Исследуя значащие единицы, трудно отказаться от использования дистрибутивных признаков для классификации ранее выделенных и неупорядоченных единиц. Если бы пражские лингвисты проявили большую настойчивость в исследованиях обоих планов, это побудило бы их к более углубленному использованию этих критериев в плане выражения. Но, как правило, когда они обращались к проблемам, связанным со значащими единицами, то ограничивались уже описанными парадигмами, стремясь при этом определить лингвистически релевантные конститутивные признаки различных единиц, чтобы установить также и в плане содержания языковые модели, основанные на сходствах и различиях. Трудности, связанные с объективной оценкой семантической реальности, стали причиной того, что эти попытки оказались относительно менее убедительными, чем при изучении фонетической субстанции.
Подход Йельской школы характеризуется полным отторжением семантической субстанции, так как она не поддается объективному научному исследованию. Но поскольку лингвисты этой школы никогда не опирались на четкое различие между формой и содержанием, введенное Ельмслевом, нельзя сказать, что их достижения в структурной морфологии, основанные на дистрибутивных критериях, сравнимы с концепцией реляционной «формы содержания» глоссематиков. На уровне дистинктивных элементов йельские лингвисты не отказываются от операций со звуковой субстанцией, по крайней мере на ранних стадиях исследования: сведение аллофонов в фонемы происходит на основе их большего или меньшего фонетического сходства. Таким образом, реальное противоречие заключается не между формой и содержанием, а между непосредственно наблюдаемыми фонетическими признаками и туманными семантическими данными. Исследование сосредоточилось исключительно на высказывании, как на единственно позитивном данном аспекте языка.

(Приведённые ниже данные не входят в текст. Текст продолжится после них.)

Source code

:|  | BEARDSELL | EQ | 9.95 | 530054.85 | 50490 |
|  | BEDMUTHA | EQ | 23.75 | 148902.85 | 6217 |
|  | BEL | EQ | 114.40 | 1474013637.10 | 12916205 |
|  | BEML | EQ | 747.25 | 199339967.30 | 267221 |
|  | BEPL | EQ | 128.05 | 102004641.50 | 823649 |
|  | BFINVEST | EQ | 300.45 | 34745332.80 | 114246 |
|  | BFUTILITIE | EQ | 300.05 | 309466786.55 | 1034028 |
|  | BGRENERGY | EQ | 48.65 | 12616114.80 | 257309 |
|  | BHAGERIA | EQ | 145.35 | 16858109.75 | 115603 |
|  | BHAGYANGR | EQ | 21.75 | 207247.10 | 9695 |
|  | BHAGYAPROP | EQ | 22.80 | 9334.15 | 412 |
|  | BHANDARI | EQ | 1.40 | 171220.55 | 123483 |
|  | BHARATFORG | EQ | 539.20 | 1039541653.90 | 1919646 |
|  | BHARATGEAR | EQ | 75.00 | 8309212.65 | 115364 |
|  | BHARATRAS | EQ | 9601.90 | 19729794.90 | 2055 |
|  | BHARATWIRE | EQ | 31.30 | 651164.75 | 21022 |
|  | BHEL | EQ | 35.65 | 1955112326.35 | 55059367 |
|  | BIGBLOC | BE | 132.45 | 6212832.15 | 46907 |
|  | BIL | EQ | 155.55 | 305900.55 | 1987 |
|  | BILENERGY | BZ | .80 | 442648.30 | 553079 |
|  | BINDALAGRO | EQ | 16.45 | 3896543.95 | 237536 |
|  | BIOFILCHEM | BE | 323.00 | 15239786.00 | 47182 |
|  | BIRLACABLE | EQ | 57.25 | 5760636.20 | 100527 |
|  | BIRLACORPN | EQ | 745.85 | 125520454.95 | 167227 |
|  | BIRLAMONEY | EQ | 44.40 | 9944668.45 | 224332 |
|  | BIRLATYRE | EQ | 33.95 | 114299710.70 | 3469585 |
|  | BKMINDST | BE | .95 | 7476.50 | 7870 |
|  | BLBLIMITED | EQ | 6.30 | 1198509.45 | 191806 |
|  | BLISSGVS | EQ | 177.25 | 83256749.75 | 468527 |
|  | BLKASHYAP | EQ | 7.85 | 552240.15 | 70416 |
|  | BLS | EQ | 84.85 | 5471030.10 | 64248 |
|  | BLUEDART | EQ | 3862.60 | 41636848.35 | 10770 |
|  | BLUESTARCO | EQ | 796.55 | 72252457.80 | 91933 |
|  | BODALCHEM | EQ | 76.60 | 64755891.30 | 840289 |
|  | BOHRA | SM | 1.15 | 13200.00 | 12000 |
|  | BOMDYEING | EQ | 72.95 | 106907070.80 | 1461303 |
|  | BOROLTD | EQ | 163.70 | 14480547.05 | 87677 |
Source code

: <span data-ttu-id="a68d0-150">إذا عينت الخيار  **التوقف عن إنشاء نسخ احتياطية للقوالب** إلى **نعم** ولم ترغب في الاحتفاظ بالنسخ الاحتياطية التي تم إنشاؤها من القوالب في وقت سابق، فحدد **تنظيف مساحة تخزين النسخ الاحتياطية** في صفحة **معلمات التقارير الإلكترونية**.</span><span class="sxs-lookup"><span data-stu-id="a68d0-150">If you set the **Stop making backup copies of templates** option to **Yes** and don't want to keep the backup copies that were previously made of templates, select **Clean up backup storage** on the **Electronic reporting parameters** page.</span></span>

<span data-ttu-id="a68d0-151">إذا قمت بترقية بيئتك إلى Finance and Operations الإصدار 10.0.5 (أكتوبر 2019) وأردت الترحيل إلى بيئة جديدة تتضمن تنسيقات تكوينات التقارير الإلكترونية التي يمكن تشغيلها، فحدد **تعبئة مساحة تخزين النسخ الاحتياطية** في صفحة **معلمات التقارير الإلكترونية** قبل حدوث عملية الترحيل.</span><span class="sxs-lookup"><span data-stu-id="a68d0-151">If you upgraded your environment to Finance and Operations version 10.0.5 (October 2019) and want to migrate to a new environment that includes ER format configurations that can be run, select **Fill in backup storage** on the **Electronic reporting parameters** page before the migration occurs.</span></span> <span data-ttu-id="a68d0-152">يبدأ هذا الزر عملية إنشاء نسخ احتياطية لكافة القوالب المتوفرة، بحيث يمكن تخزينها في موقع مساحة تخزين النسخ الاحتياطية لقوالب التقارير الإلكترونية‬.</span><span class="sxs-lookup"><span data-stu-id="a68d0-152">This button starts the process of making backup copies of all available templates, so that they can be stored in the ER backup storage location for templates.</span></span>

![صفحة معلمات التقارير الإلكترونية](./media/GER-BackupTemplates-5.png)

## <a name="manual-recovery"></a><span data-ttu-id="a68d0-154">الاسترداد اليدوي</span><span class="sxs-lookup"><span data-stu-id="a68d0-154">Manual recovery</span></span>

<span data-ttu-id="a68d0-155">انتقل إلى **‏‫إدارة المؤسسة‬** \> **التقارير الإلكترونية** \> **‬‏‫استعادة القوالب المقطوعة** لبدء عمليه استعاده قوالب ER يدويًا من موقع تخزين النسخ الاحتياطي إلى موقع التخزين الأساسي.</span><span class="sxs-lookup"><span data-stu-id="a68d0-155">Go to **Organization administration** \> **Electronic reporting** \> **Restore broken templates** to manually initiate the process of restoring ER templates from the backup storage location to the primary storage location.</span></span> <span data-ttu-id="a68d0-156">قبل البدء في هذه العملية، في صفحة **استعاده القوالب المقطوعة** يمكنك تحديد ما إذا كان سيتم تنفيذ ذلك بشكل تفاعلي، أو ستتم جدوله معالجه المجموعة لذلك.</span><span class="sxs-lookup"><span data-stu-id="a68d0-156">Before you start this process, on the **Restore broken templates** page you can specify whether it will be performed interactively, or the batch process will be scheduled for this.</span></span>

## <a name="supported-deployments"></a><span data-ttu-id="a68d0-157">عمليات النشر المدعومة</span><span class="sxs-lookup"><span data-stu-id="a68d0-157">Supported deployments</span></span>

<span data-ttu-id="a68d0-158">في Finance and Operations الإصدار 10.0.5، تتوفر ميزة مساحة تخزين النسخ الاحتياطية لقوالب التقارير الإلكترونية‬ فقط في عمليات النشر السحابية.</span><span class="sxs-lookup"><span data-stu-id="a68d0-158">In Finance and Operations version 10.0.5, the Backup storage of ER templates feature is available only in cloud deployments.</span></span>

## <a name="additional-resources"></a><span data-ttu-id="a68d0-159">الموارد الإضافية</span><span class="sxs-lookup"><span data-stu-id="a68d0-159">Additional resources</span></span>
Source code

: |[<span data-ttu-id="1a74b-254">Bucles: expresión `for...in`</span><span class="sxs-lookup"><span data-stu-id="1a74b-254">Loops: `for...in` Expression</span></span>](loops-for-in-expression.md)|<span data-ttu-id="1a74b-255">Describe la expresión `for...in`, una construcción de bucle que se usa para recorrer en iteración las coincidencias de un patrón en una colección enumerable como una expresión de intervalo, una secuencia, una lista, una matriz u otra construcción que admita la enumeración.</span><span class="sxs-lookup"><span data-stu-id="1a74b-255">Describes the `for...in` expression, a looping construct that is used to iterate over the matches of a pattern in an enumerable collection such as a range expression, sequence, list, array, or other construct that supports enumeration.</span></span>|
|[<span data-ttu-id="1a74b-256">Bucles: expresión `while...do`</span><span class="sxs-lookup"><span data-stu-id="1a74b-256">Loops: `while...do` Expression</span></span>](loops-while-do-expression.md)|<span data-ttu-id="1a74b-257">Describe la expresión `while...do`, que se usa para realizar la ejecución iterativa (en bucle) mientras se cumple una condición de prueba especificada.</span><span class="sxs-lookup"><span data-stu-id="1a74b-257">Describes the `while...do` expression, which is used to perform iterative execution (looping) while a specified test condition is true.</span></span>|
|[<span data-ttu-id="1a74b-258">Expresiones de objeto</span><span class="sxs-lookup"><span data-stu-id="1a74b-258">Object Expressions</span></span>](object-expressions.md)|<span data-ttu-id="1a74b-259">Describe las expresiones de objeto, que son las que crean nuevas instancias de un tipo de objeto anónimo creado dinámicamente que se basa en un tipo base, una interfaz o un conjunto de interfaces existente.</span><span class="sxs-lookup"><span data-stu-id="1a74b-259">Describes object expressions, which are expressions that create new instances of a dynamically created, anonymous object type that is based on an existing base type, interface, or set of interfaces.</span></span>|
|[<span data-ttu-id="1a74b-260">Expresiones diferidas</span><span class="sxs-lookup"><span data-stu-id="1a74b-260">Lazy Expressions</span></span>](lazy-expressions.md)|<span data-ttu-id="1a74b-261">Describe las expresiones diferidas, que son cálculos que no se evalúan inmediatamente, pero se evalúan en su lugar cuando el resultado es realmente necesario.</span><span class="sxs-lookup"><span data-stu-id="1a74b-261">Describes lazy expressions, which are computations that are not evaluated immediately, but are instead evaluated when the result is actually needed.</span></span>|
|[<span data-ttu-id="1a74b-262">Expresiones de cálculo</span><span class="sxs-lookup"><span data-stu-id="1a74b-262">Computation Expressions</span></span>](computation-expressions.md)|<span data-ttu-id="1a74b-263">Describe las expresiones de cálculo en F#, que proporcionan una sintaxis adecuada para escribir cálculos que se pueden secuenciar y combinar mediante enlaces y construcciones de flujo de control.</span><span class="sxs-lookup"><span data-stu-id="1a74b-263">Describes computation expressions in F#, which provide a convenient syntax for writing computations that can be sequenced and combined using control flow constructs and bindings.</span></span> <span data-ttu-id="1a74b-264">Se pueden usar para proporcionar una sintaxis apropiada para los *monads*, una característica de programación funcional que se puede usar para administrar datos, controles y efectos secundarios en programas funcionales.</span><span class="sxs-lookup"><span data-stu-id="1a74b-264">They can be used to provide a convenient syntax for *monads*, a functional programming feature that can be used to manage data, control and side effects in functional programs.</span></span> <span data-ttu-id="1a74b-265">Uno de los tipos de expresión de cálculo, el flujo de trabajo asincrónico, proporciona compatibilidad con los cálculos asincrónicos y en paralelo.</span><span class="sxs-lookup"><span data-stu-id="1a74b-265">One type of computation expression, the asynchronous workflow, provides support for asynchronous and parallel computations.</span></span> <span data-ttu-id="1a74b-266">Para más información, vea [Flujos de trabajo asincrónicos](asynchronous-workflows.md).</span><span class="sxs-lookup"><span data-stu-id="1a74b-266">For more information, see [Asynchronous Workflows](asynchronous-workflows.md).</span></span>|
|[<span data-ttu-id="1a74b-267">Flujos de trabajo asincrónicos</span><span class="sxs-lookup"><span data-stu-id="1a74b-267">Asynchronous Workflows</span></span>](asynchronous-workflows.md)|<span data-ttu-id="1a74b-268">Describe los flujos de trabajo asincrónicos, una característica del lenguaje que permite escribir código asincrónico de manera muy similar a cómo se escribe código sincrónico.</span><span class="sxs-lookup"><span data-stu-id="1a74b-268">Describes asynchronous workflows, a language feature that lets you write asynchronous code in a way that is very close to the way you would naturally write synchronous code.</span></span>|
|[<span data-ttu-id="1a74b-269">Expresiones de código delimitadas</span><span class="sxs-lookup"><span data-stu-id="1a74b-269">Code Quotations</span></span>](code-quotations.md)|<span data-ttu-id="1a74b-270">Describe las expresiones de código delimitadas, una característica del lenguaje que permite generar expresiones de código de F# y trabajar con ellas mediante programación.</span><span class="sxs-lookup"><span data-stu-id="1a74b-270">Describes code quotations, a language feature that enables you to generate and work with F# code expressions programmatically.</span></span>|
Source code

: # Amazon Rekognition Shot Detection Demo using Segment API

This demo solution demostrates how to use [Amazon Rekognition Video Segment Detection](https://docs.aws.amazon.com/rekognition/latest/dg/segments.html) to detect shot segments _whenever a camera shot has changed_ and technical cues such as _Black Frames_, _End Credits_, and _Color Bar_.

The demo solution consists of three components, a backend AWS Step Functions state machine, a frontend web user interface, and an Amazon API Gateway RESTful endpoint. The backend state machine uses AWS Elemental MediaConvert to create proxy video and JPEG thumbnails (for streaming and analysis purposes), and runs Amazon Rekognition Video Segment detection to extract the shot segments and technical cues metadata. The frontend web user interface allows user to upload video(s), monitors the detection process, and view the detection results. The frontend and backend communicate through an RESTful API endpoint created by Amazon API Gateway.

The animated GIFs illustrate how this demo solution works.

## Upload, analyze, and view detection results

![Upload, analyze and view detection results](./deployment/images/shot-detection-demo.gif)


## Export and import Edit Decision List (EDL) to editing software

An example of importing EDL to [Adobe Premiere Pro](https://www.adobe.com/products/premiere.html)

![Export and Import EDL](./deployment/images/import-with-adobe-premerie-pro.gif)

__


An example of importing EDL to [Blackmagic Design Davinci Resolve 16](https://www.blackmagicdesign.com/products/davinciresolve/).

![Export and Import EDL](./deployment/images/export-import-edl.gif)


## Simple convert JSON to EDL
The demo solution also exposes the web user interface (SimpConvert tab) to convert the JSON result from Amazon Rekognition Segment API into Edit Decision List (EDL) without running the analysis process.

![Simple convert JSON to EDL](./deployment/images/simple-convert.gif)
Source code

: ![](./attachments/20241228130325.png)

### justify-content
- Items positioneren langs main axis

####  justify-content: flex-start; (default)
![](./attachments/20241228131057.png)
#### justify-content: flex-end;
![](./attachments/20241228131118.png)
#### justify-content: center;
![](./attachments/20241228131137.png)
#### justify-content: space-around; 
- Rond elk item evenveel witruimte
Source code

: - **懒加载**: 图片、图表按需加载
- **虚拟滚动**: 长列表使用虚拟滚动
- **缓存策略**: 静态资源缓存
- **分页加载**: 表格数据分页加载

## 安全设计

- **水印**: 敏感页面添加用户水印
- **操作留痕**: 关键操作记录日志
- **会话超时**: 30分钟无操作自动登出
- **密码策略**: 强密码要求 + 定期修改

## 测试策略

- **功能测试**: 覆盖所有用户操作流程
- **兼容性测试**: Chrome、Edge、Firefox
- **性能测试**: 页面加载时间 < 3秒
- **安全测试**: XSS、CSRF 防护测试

А поскольку высказывание в материальном смысле целиком состоит из звуков речи, то возникает, по крайней мере, тенденция опираться как можно дольше на речевые элементы или цепи. При определении дистинктивных единиц лингвист оперирует не со значением, но со значимыми тождествами и различиями, что можно понимать как положительные и отрицательные реакции на речь. Известна, по крайней мере, одна теоретическая попытка отбросить все, кроме фонетических данных11
. Почти исключительное сосредоточение только на данных, доступных прямому наблюдению, ведет по вполне понятным причинам к тому, что единственным принципом классификации становится дистрибуция, а парадигматическая реальность не вызывает доверия. Но если единственным объектом наблюдения является высказывание, независимо от того, какие в его состав входят единицы, то оно само по себе не может стать объектом исследования.Анализ фонем и их разложение на субстанциальные компоненты допускается в той мере, в какой эти компоненты рассматриваются как элементы, входящие в высказывание, но такой анализ не должен приводить к установлению парадигматических моделей, с которыми исследователи могли бы оперировать как со множеством лингвистических реальностей. В целом, однако, наблюдается тенденция игнорировать звуковую субстанцию, как только достигнут структурный уровень. Это сходство с ельмслевовской процедурой подчеркивается тем фактом, что глоссематики на самом деле оперируют с субстанцией при отождествлении дистинктивных единиц.